The expected answer is the set of lines in the data below between the line holding "de abril de 2010 eu perdi a minha virgindade" and the line holding "no final. Assista", inclusive, written out exactly.

Information shown>
----

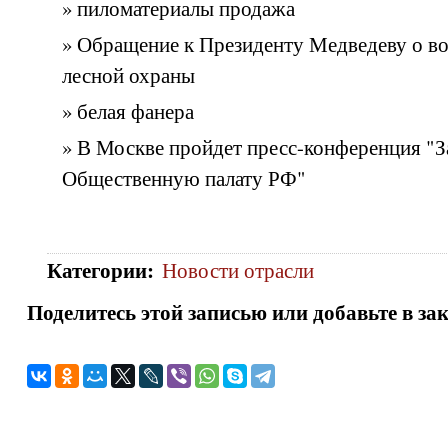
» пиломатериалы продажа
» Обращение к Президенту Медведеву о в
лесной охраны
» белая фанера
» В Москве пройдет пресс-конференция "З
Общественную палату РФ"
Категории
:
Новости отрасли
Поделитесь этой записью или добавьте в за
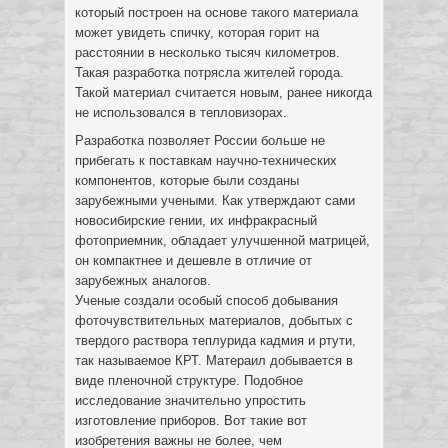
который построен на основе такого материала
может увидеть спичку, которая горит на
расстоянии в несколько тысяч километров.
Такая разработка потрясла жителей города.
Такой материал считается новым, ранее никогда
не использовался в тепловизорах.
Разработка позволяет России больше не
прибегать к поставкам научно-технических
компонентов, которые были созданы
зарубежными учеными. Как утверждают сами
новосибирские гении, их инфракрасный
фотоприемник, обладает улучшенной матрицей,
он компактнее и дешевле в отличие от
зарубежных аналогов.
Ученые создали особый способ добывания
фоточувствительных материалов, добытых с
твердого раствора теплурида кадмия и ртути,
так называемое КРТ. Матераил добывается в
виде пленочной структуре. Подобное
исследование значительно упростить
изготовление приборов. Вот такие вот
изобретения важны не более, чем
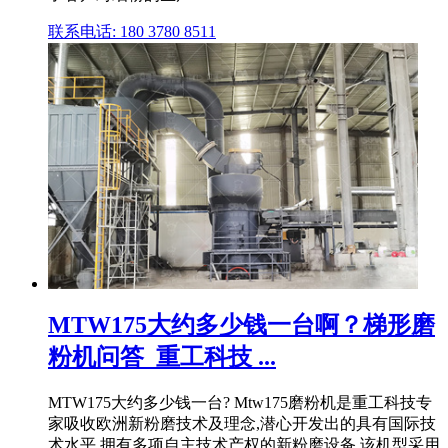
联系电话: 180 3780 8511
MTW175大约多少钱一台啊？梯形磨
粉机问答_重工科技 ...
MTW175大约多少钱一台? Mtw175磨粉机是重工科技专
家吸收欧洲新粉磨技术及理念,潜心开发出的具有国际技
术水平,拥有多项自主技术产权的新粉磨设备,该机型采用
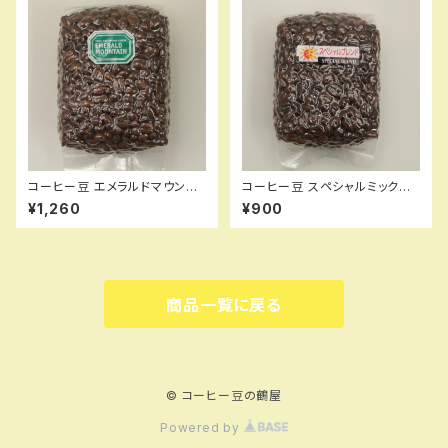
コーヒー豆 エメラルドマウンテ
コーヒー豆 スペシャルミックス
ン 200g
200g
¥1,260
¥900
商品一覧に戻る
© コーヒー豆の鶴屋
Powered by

----

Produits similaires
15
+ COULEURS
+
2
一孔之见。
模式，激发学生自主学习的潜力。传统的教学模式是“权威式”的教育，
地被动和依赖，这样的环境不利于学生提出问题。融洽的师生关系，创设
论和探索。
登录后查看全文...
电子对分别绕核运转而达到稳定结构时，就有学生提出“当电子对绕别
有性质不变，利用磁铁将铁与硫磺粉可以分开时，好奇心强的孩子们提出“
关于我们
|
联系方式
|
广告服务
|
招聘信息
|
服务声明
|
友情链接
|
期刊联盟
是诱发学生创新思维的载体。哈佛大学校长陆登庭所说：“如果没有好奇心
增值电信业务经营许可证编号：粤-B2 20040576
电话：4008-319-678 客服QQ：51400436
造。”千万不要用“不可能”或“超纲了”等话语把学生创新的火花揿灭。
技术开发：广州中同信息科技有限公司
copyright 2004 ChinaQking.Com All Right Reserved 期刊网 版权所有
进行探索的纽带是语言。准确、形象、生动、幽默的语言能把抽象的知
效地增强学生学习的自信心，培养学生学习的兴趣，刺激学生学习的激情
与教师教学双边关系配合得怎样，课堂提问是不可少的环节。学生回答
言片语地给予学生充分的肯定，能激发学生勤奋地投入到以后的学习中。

----

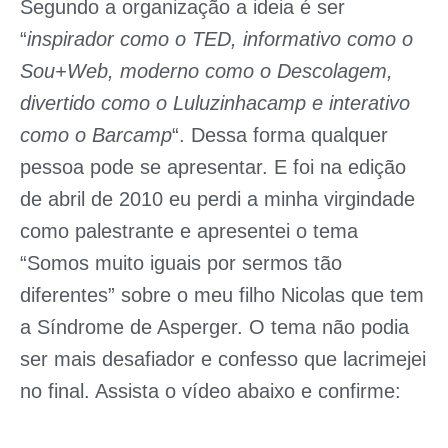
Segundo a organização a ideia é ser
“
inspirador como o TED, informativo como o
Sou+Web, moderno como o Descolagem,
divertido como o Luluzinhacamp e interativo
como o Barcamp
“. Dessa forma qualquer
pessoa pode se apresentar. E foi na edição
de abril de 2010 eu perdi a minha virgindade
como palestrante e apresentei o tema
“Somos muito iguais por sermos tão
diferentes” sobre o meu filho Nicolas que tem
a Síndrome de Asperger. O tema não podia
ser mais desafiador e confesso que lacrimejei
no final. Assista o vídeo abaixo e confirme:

----

Answer to the exercise>
de abril de 2010 eu perdi a minha virgindade
como palestrante e apresentei o tema
“Somos muito iguais por sermos tão
diferentes” sobre o meu filho Nicolas que tem
a Síndrome de Asperger. O tema não podia
ser mais desafiador e confesso que lacrimejei
no final. Assista o vídeo abaixo e confirme:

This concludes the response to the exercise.